10:33 soreau: usually, the surface textures are rendered from bottom to top, on top of each other, to the frame buffer
10:33 soreau: weston might have some optimizations where it doesn't render beneath client-defined opqaue regions, not sure
10:34 soreau: oh right, it does have separate calls for opaque and blend in draw_repaint_node
10:35 King_DuckZ: I implemented a green screen removal thing in fragment.glsl and I know that if I set alpha to 0 I can see whatever is underneath (I play 2 videos on top of each other in my case), so I'm guessing there must be one more step after the shader is run
10:35 soreau: see repaint_views
10:36 soreau: it renders the views in reverse order (bottom to top) and after that, you can render your thing
10:36 soreau: at least, AFAIU
10:38 King_DuckZ: a-ha interesting, so a "view" is what I call a surface
10:40 soreau: but if you just want to replace all green pixels with alpha = 0 or whatever, you should be able to do that in the fragment shader
10:41 King_DuckZ: that's already done yes, it works, just I wasn't clear on the other steps past that stage
10:41 King_DuckZ: for other purposes and to gain a general understanding
10:42 King_DuckZ: it's very useful what you told me :)
10:45 soreau: 👍
19:33 wlb: wayland-protocols Issue #207 opened by Hugo (WhyNotHugo) Allow exposing select priviledged protocols to security-contexts https://gitlab.freedesktop.org/wayland/wayland-protocols/-/issues/207
19:36 WhyNotHugo: I'd welcome feedback on this proposal ^
19:37 emersion: this was discussed in the issue about wayland protocol security
19:37 emersion: and the current approach was preferred over this one
19:39 emersion: note, there is no use for app_id/etc if the client decides what to expose
19:40 WhyNotHugo: emersion: which issue is that? I didn't find any on the topic
19:41 emersion: https://gitlab.freedesktop.org/wayland/weston/-/issues/206#note_183479
19:41 wlb: weston Issue #206 closed \o/ (A security context implementation for authenticating and/or authorizing clients https://gitlab.freedesktop.org/wayland/weston/-/issues/206)

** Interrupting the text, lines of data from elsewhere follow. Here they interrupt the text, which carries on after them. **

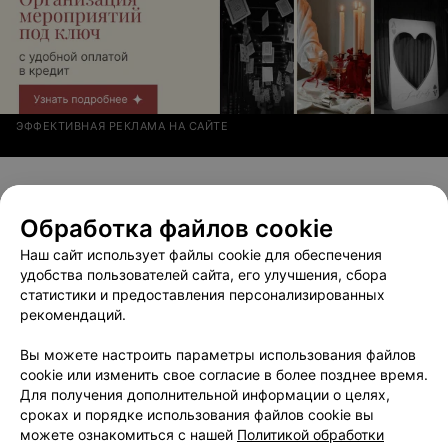
ЭФФЕКТИВНАЯ РЕКЛАМА НА САЙТЕ
Обработка файлов cookie
Наш сайт использует файлы cookie для обеспечения
Добавить компанию
удобства пользователей сайта, его улучшения, сбора
статистики и предоставления персонализированных
Добавить специалиста
рекомендаций.
Вы можете настроить параметры использования файлов
cookie или изменить свое согласие в более позднее время.
Для получения дополнительной информации о целях,
сроках и порядке использования файлов cookie вы
О проекте
Новости проекта
Размещение рекламы
можете ознакомиться с нашей
Политикой обработки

19:50 WhyNotHugo: From what I see in that discussion, no concesus was reached.
19:51 WhyNotHugo: I don't understand what you mean by "there is no use for app_id/etc". This is required to identify _to which_ client you are granting access.
19:53 emersion: yeah, your protocol is lacking a way to create a socket and uses that instead
19:53 emersion: sounds a bit weird to me
19:53 emersion: anyways, i'm not personally interested
19:53 WhyNotHugo: we already have a way to create a socket.
19:53 WhyNotHugo: the scope here is "I want a sandboxed application to use a single priviledged protocol"
19:54 WhyNotHugo: weird in what way?
19:54 emersion: the sandbox engine needs to use two separate protocols to achieve a single thing
19:55 emersion: and the sandbox engine has global side effects
19:55 WhyNotHugo: I think you're misunderstanding my intent here; I'm doing something separate to security-context-v1, I'm complementing it.
19:55 emersion: yes
19:55 WhyNotHugo: Basically, if I have a running client sandboxed, I'd grant it access to, for example, layer-shell.
19:55 emersion: i don't think that's a good idea for the goal you want
19:56 emersion: sorry, ENOTIME, i'll stop here
19:56 WhyNotHugo: np. I'd like to hear more when you do have time. Cheers!